Assessment of a multistep revamping methodology for cleaner steel production

A novel revamping methodology is proposed to achieve the decarbonization of currently operating integrated steel mills (step 0) without reducing steel production levels. Such a method encompasses four successive steps involving cleaner and more energy efficient technological pathways for steel production. The decarbonization strategy is reported: step 1, partial replacement of coke with recycled plastic in a conventional Blast Furnace – Basic Oxygen Furnace (BF-BOF) plant; step 2, implementation of a Direct Reduction-Electric Arc Furnace (DR-EAF) line combined with the BF-BOF plant; step 3, complete shut-down of the BF-BOF line and full operation of two DR-EAF lines fed by CH4; step 4, installation of an alkaline electrolyzer and use of 100% green H2 as a reducing agent in the DR plants. The gradual replacement of the integrated steel mill with DR-EAF lines causes a progressive drop in CO2 emissions, ranging from 8.5 Mt/y at step 0 to a minimum of 0.68 Mt/y at step 4 (92% decrease).
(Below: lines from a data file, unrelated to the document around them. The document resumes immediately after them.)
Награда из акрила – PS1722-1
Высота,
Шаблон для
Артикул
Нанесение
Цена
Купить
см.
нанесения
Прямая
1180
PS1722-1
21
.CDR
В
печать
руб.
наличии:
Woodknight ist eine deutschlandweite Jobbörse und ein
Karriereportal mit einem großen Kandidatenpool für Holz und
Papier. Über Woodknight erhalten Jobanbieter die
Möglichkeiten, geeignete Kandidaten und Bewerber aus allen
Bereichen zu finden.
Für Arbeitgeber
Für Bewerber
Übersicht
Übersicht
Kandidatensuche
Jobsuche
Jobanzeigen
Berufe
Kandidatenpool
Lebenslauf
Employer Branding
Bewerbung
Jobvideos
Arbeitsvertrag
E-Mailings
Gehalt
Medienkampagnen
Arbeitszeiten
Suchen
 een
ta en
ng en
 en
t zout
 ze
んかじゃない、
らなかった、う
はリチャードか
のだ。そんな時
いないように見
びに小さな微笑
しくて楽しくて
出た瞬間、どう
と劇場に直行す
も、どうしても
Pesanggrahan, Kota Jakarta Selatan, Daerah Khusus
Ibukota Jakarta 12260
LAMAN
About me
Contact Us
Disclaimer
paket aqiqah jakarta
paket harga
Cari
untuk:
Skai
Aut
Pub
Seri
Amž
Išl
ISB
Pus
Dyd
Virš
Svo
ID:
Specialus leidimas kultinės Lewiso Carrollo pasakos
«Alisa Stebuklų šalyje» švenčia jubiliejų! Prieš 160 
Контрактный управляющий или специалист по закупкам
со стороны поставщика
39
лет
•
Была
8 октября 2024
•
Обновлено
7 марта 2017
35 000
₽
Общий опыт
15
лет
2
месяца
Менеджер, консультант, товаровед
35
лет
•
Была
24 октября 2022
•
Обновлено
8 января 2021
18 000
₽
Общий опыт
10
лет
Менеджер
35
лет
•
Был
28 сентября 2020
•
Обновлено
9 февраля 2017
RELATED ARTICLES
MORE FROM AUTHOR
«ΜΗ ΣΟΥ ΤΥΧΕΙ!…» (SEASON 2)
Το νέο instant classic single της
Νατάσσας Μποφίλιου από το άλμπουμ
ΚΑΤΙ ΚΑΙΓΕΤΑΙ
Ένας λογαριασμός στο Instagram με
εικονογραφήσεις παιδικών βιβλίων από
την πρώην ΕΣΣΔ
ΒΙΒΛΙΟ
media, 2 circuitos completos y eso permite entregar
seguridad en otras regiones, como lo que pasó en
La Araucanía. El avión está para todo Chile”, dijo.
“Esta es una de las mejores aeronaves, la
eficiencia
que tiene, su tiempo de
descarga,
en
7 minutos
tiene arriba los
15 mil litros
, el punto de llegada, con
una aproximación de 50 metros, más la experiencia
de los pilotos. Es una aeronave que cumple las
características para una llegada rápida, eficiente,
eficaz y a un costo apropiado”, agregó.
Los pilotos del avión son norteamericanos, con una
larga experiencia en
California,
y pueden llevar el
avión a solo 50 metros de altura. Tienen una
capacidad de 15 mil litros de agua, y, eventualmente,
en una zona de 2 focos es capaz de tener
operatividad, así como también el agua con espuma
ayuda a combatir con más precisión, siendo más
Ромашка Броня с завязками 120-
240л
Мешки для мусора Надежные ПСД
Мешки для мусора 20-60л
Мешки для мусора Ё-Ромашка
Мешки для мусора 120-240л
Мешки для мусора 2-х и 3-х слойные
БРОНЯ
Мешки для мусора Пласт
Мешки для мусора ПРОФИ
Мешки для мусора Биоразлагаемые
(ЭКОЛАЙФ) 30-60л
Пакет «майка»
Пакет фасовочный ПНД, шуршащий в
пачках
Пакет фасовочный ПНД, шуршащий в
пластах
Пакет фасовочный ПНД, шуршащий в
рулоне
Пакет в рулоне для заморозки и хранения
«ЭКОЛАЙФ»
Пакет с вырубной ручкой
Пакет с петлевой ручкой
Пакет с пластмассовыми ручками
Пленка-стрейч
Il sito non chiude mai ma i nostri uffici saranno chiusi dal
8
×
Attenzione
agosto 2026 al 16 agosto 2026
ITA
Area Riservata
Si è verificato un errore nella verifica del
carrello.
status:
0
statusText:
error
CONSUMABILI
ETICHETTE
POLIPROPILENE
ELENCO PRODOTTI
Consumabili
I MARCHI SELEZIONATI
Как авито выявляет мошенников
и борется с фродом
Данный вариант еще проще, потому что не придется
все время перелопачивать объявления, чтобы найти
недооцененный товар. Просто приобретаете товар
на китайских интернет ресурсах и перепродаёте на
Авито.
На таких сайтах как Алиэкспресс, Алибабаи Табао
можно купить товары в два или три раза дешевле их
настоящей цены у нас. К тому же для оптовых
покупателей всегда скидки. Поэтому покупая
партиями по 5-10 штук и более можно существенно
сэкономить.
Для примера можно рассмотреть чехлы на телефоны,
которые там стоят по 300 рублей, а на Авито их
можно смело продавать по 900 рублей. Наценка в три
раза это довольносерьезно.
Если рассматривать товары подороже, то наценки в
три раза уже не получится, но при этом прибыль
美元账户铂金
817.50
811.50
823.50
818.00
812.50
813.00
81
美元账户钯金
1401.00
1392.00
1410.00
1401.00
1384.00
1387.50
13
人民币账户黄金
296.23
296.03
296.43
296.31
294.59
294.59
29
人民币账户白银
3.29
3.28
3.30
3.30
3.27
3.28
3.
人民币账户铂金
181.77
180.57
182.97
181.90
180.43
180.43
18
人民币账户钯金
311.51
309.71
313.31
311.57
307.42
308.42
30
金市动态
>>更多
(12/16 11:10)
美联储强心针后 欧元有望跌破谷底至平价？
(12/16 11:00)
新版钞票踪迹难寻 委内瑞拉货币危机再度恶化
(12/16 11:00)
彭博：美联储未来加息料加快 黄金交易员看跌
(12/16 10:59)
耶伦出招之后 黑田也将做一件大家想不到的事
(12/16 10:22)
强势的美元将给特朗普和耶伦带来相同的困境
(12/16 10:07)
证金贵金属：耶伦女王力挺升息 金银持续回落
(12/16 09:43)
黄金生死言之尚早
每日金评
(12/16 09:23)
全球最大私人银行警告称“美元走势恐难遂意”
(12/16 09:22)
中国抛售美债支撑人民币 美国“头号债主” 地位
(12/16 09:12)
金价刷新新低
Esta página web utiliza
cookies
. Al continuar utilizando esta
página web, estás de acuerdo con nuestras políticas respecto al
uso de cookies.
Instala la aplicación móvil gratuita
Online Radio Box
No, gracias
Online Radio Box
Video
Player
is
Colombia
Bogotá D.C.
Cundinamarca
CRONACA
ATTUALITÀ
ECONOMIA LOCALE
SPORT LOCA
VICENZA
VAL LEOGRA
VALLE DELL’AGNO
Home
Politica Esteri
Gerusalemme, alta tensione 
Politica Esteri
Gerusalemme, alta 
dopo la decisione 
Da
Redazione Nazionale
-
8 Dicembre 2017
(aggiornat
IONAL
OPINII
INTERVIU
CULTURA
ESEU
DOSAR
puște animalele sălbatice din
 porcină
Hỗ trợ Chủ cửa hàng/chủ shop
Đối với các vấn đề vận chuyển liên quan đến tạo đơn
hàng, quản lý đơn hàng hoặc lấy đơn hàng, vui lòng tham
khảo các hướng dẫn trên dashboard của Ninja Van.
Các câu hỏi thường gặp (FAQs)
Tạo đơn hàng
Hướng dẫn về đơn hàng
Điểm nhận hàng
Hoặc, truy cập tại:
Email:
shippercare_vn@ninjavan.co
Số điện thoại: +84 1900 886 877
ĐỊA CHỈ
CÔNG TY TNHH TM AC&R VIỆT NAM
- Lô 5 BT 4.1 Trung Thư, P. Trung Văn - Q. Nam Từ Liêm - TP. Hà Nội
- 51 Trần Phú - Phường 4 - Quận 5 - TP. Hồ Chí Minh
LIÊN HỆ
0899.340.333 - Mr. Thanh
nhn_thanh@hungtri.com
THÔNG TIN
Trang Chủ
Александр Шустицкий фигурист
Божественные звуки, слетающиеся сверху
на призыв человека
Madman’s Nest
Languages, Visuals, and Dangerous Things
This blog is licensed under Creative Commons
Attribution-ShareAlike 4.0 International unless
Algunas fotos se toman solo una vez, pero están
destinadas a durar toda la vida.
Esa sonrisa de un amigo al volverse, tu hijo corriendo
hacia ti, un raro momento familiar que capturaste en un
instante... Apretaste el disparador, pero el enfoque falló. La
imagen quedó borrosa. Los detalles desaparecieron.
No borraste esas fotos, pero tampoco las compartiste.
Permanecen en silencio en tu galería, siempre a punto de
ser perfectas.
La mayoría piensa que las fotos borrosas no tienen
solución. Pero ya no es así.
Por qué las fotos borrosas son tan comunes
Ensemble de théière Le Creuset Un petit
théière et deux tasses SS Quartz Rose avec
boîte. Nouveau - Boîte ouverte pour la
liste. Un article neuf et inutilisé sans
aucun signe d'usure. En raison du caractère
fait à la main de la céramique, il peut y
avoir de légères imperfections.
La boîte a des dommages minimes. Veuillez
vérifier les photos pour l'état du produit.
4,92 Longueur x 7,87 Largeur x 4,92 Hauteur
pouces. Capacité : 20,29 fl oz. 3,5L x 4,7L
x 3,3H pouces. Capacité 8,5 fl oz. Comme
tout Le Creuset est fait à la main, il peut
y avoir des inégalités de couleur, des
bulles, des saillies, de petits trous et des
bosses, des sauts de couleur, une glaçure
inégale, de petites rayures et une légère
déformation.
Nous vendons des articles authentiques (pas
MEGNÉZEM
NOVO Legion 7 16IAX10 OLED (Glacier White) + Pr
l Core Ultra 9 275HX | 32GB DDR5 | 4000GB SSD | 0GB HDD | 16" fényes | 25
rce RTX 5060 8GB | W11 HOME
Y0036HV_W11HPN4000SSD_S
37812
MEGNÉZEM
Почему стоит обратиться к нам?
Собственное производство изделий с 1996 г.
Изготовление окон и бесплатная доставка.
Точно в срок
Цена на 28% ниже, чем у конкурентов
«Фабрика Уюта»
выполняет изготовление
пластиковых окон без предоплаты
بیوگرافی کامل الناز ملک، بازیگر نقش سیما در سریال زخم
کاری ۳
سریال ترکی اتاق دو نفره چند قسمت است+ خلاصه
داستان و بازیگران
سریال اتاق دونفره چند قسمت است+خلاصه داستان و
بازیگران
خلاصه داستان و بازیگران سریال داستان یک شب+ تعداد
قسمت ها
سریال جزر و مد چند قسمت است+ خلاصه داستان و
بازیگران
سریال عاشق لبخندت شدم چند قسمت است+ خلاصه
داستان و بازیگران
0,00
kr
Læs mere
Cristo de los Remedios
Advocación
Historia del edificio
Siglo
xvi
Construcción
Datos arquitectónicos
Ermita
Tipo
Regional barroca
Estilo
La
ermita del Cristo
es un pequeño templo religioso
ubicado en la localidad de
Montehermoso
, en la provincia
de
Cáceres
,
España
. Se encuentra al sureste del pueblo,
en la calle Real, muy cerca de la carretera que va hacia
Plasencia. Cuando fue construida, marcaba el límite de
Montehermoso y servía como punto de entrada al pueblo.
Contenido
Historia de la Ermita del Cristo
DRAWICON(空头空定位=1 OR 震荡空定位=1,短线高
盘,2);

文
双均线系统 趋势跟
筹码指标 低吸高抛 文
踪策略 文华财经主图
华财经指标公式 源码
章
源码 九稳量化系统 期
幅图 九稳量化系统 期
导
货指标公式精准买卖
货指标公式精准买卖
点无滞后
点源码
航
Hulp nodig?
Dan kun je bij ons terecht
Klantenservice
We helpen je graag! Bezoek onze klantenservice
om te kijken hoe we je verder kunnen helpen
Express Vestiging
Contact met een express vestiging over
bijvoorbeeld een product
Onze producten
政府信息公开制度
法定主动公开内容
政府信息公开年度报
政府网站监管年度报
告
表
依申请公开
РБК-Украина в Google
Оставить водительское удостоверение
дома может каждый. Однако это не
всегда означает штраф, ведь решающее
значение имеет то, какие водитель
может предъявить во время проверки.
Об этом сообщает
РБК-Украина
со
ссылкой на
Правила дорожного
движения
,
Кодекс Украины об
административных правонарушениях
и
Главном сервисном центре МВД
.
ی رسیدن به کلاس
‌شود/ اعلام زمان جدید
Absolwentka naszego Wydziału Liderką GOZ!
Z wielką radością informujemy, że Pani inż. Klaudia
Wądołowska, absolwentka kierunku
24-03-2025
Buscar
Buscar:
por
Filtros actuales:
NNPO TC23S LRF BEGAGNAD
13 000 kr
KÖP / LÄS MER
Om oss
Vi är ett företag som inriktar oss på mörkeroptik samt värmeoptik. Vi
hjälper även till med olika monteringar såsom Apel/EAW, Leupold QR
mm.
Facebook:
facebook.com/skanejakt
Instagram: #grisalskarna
Coke replacement with recycled plastic in the blast furnace in step 1 leads to a slight decrease in CO2 emissions without altering the structural layout of the plant. In step 2, the combined operation of BF-BOF and DR-EAF lines determines a 39% decrease in CO2 emission compared to the initial configuration, while keeping total steel production constant. Step 3 involves two DR-EAF lines fed by CH4 and reduces the CO2 emissions by 75% compared to the initial configuration. The operation of two DR-EAF lines increases the electricity consumption, especially when 100% green H2 is involved as a reducing agent in step 4. By increasing the scrap mass fraction in the EAFs of step 4, both electricity and H2 demands of the DR plant are expected to decrease, while the CO2 emission levels remain almost unchanged, leading to about 92% total CO2 emissions reduction compared to the initial configuration (provided that green electricity is used). By assuming an initial 10% scrap mass fraction at the EAFs inlet of step 4, the demand of green hydrogen is significant, thus requiring the installation of a 1.42 GW electrolyzer. The capital expenditure (CAPEX) estimated upon completion of the revamping methodology amounts to approximately 2.97 B€. The transition towards a full decarbonization of steel production technologies is demonstrated to be technically feasible, though strictly dependent upon the large availability of low emissions electric power and scrap material.